## [About this exercise]
Could you filter the data below down to the lines that hold the word "Left"?

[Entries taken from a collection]
***

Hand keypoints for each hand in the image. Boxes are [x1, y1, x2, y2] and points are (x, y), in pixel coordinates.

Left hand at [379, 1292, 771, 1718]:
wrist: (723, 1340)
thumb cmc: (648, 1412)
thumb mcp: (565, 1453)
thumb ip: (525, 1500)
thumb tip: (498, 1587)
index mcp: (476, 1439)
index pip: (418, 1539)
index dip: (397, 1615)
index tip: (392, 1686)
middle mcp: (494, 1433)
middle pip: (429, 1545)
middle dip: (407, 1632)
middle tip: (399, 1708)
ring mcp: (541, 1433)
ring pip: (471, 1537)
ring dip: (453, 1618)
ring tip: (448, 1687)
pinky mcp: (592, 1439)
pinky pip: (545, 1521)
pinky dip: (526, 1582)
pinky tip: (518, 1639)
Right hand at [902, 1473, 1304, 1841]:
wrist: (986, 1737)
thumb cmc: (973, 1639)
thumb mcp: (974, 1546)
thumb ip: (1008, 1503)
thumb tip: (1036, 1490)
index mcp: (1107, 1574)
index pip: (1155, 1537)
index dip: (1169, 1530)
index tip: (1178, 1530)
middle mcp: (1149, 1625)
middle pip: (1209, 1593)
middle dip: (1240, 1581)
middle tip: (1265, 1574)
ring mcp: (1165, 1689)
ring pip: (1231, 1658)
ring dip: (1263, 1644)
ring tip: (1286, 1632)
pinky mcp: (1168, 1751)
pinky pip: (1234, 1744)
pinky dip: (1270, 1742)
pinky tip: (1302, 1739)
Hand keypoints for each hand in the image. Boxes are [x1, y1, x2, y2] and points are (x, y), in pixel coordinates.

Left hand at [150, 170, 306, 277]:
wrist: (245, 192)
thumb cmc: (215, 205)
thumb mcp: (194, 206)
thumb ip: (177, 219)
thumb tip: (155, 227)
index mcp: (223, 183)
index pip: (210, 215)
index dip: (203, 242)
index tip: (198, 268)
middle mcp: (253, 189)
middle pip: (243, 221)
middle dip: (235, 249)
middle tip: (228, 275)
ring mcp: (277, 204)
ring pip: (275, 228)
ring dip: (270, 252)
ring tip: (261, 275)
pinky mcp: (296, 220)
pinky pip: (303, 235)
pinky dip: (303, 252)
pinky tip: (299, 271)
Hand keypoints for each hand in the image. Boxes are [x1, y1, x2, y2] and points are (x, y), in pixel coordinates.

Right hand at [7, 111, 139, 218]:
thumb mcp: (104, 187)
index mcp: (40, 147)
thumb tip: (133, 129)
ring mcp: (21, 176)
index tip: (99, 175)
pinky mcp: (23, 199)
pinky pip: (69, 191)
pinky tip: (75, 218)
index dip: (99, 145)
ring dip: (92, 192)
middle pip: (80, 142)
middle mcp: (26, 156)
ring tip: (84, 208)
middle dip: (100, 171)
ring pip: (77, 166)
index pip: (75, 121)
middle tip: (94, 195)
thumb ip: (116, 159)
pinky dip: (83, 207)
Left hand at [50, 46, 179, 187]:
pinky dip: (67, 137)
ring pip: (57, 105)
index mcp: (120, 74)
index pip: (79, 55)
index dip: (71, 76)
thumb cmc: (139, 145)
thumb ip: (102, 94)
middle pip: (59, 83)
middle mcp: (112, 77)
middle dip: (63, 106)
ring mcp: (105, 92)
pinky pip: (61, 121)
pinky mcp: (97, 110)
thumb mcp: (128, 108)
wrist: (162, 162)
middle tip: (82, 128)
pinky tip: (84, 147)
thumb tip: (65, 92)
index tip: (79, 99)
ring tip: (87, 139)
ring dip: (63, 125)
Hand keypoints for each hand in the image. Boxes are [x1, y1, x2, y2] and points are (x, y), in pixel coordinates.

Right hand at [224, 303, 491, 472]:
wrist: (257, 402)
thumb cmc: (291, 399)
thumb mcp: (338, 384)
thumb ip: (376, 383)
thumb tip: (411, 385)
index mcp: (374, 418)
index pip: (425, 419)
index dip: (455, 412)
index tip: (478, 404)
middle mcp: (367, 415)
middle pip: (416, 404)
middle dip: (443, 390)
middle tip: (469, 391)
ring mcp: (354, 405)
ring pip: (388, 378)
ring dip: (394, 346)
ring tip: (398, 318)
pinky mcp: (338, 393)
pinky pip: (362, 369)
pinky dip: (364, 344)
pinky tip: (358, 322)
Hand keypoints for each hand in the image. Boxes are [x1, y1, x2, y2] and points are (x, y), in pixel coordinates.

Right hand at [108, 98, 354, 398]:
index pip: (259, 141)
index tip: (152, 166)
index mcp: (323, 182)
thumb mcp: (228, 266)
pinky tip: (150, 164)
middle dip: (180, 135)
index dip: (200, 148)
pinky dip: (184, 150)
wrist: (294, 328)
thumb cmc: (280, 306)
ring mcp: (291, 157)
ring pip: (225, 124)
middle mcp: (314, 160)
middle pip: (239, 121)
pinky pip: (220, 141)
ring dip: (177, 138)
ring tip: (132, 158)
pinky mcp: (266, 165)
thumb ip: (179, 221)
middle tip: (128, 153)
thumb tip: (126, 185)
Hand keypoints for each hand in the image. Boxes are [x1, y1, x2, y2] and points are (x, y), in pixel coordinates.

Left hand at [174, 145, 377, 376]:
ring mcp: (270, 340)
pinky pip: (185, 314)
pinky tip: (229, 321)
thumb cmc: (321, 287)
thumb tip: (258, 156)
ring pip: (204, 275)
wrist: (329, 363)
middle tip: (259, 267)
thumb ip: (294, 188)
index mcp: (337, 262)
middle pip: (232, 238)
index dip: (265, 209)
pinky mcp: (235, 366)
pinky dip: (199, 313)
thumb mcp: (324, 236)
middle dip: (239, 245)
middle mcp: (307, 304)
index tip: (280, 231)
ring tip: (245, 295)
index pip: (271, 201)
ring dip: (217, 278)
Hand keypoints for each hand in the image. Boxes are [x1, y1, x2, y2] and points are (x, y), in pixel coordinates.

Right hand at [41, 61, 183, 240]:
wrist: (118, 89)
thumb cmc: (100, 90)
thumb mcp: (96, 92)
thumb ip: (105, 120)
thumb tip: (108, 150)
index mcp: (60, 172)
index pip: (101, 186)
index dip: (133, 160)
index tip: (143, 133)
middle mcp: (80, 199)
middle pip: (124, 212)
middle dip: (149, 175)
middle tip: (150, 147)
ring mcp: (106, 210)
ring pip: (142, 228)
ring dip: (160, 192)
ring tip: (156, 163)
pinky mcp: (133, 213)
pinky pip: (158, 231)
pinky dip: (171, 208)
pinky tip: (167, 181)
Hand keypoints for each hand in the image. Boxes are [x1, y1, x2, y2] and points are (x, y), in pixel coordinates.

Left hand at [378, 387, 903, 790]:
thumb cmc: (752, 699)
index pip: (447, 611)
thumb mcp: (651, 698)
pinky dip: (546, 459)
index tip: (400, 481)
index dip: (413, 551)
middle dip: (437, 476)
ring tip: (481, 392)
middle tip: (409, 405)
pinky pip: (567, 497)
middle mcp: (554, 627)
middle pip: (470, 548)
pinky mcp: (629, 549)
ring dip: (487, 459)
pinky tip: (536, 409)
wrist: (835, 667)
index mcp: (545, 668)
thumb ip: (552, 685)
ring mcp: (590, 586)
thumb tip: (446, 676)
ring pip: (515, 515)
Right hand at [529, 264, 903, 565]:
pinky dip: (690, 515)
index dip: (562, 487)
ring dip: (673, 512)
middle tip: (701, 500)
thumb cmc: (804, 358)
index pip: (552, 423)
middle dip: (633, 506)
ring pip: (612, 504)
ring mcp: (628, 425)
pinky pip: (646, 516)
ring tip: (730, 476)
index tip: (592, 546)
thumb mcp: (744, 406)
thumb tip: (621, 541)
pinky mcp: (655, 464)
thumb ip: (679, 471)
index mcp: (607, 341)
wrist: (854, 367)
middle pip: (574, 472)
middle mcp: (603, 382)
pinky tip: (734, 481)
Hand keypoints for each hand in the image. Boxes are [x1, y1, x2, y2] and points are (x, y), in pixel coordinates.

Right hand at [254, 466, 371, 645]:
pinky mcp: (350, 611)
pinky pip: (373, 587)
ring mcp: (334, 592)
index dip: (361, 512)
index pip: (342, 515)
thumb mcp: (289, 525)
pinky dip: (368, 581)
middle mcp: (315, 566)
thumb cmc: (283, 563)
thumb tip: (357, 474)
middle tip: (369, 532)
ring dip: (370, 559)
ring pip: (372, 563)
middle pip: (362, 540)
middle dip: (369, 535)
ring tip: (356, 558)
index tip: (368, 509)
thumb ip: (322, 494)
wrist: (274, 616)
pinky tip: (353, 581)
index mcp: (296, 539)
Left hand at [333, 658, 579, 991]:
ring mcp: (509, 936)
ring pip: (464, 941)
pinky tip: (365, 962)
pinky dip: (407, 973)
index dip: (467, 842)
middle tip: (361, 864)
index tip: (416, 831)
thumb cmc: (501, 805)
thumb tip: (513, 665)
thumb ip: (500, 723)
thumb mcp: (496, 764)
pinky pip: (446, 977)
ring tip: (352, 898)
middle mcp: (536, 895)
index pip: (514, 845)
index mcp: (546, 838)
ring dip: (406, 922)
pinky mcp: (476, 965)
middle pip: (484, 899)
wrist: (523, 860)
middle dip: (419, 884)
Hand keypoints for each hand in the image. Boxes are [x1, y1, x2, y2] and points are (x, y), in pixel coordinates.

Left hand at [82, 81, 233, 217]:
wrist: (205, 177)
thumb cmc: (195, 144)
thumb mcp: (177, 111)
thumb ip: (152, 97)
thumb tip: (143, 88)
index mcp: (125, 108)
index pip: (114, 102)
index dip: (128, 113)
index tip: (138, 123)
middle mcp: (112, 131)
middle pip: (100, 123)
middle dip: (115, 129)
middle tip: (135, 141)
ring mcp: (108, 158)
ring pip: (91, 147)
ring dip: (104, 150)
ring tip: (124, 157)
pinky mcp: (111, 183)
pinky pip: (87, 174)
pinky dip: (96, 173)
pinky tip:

***

## [Your response]
Left hand at [379, 1292, 771, 1718]:
Left hand at [150, 170, 306, 277]:
Left hand at [50, 46, 179, 187]:
Left hand at [174, 145, 377, 376]:
Left hand at [378, 387, 903, 790]:
Left hand at [333, 658, 579, 991]:
Left hand at [82, 81, 233, 217]:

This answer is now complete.